Why Should You Choose a Private Practice Over a Dental Clinic
In today’s world, corporate dental clinics are on every corner and advertising low fees, quick appointments, all specialties in house and convenient appointment times. Who wouldn’t be enticed with all of these seemingly awesome perks?
With the amazing advertising of these perks, it easy to feel confused as to why your private practice dentist wouldn’t operate in a similar fashion and be more competitive with these cooperate offices. What most patients do not understand is that the cooperate dental clinics and private practice dental offices are completely different business models and cannot operate similarly. So what are the differences between these cooperate dental clinics and your normal private dental practice?
The first and main difference is that one is owned by a cooperation, meaning a large company owns and operates multiple locations across the country. The decision makers of how the office is operated and ran are not onsite and no one onsite has any true control over company policies, how the office is ran or authorization to make decisions.
The other is owned by the dentist themselves. They may have management teams in place to handle the running and operations of the practice. However, ultimately they themselves have complete control over how the office is operated and ran on a day to day basis and can make whatever decisions they see fit to benefit their patients and staff.
Another difference is that a clinic typically has multiple providers in one location; depending on the clinic and their business model there may or may not be hygienists, and there will be multiple assistants. Typically in a clinic setting you will see whatever doctor is available at that particular moment and an assistant will complete most of your appointment, with a small cameo appearance of the actual doctor. Most dental clinics do not employ hygienists, meaning that even your cleaning appointments are mostly completed by a dental assistant with a small appearance of a doctor. In a clinic setting, there isn’t typically a continuity of care, you wont necessarily see the same providers each time and the same providers may not even be at that particular clinic anymore. This business model operates by seeing multiple patients at one time, utilizing dental assistants to complete most of the patient care. In doing so, they are able to produce the same amount in an hour as a private practice, but collecting lower fees for each patient. These practices are able to accept medicaid/medicare programs because they count on being assigned 100’s of patients and seeing 4-5 patients per hour.
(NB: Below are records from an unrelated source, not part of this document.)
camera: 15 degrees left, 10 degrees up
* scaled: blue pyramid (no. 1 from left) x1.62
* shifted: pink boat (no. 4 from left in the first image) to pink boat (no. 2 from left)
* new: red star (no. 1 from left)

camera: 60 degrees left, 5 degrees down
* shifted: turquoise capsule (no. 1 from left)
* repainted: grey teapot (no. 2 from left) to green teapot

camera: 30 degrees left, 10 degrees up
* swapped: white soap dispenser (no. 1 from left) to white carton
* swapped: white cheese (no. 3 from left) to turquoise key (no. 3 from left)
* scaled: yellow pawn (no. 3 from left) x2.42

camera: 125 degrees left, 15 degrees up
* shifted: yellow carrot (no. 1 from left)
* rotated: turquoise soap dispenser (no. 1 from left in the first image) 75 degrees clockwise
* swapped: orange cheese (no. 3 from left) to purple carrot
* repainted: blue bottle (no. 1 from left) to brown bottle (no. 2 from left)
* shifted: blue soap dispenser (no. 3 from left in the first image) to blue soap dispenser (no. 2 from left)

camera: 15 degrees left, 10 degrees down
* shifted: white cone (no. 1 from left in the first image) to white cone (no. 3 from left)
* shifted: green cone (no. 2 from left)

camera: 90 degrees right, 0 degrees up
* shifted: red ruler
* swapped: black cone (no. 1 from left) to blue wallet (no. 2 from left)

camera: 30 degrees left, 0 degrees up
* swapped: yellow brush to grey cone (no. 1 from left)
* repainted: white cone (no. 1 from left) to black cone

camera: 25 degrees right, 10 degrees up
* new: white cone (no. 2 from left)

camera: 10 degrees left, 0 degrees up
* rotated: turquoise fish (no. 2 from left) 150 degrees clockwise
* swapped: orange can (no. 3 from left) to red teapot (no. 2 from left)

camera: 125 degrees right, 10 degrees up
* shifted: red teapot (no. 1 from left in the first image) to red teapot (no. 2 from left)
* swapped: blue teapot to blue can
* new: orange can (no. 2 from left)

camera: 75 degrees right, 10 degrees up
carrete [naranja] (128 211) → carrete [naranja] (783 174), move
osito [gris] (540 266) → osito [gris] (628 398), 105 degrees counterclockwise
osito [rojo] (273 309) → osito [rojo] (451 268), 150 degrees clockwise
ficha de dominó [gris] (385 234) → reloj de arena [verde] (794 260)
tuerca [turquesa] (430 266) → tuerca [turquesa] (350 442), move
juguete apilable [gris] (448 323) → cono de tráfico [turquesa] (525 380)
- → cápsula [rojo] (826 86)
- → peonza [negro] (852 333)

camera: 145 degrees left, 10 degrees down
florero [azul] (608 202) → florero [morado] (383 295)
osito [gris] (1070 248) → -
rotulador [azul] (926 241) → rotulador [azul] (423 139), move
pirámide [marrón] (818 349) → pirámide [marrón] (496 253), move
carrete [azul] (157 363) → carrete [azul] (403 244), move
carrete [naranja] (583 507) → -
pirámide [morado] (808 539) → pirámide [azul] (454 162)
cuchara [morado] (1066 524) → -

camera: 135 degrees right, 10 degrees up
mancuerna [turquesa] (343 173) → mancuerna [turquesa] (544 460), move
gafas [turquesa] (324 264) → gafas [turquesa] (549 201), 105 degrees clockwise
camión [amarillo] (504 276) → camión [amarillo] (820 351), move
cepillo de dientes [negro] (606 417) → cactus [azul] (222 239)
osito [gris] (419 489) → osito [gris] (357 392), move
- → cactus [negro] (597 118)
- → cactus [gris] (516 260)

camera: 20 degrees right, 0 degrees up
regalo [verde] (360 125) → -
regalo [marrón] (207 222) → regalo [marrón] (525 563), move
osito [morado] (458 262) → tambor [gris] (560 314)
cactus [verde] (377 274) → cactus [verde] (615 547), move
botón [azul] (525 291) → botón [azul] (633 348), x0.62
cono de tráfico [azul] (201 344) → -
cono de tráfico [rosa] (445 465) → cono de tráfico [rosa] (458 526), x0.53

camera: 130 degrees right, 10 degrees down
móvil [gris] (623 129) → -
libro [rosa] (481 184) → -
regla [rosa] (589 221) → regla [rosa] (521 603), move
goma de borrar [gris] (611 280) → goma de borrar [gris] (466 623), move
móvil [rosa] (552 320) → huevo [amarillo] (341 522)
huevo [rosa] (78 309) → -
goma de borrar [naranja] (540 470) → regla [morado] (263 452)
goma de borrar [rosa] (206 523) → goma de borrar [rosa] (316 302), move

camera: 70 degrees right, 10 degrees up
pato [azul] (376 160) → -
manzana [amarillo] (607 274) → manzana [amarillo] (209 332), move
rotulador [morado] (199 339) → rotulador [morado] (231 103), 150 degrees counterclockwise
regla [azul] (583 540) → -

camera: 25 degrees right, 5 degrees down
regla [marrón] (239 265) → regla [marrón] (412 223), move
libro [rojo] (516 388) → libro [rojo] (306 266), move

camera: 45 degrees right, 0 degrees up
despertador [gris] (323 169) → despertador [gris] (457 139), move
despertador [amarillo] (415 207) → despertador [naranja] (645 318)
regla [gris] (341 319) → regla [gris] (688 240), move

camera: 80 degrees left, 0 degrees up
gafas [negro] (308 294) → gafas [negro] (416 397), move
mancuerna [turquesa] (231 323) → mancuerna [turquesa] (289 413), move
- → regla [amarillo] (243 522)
A private practice is typically one, maybe two dentists (one being the owner), hygienists and assistants. In a private practice every effort is made to have patients see the same providers at every visit to create a continuity of care. Cleaning appointments are completed by hygienists with the doctor coming in to complete a thorough evaluation. Patients are seen one at a time, typically being seen by the main clinician (doctor or hygienist) for the majority of the appointment. Your appointment time is reserved for you and only you, so your provider has no urgency to finish quickly or leave your treatment room. Private practices are not set up to see multiple patients in an hour and most would not be comfortable attempting to run the practice in that fashion. They are not able to accept the lower reimbursement fees for procedures because they are seeing less patients and spending more time with each patient than a clinic would.
A dental clinic is geared towards immediate treatment of any potential issues (even extremely small potential non-issues) as much of the clientele have limited time, coverage or are non-compliant. The idea is that if treatment is diagnosed, scheduled and completed in an expedited fashion, the patients are more likely to have it all completed and less likely to have small concerns become a large issue.
Private practice dental offices tend to be more conservative in their approach. Patients are notified of potential issues and given the opportunity to correct them whenever possible. Smaller less invasive treatment plans are typically given and larger restorations are avoided unless absolutely necessary.
Ultimately, there are advantages and disadvantages to either business model and it’s important for patients to be aware of these prior to selecting one over the other.